My Windows 7 professional install has a takeown.exe in C:\Windows\System32 and C:\Windows\sysWOW64
I'm not sure why yours wouldn't, unless it's a different version (Home Premium?)
 
My Windows 7 professional install has a takeown.exe in C:\Windows\System32 and C:\Windows\sysWOW64
I'm not sure why yours wouldn't, unless it's a different version (Home Premium?)

i have 7 ultimate but i thought xcacls would only work on xp and later? wouldn't i need xcacls and takeown?
 
it's icacls
And no, my Windows 7 Pro install has icacls.exe as well as takeown.exe by default.

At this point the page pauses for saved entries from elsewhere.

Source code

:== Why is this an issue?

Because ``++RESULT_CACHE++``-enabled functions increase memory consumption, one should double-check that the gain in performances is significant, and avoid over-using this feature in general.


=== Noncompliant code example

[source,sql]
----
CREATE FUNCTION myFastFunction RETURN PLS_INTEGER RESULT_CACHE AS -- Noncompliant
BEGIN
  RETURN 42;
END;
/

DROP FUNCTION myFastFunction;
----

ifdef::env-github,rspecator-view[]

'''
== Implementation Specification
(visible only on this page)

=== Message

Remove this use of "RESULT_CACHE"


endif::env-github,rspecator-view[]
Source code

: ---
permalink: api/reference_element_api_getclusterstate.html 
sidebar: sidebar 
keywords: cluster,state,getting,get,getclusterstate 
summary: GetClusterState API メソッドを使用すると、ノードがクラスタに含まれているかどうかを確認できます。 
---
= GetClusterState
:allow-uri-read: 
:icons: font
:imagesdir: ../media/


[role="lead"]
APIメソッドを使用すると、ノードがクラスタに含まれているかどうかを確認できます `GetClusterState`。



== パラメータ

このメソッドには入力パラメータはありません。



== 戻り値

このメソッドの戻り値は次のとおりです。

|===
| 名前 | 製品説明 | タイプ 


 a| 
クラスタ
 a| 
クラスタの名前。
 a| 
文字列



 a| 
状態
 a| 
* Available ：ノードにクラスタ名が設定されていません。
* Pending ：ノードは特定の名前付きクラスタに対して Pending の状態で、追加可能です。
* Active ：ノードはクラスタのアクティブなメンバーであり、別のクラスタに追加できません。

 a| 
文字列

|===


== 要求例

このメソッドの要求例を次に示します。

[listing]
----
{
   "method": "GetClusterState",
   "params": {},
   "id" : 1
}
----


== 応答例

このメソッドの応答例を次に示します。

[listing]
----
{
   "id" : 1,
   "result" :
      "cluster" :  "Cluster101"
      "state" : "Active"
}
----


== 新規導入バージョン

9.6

so assuming icacls is the newer equivalent of xcacls, i could essentially use the key you gave me before to do the same thing with windows 7, just by changing xcacls with icacls?
 
so assuming icacls is the newer equivalent of xcacls, i could essentially use the key you gave me before to do the same thing with windows 7, just by changing xcacls with icacls?
the command I wrote already uses icacls

If you don't have them in your Windows installation, I've uploaded them here

On a 64-bit windows OS, SysWOW64 = 32-bit files, System32= 64-bit files
 
the command I wrote already uses icacls

If you don't have them in your Windows installation, I've uploaded them here

On a 64-bit windows OS, SysWOW64 = 32-bit files, System32= 64-bit files

oh, wow, i don't know why i thought the command said xcacls but i see that now. i should have been doing this on my laptop all along. i do have icacls and takeown though. why would they have 64bit files in system32 but then 32bit files in syswow64?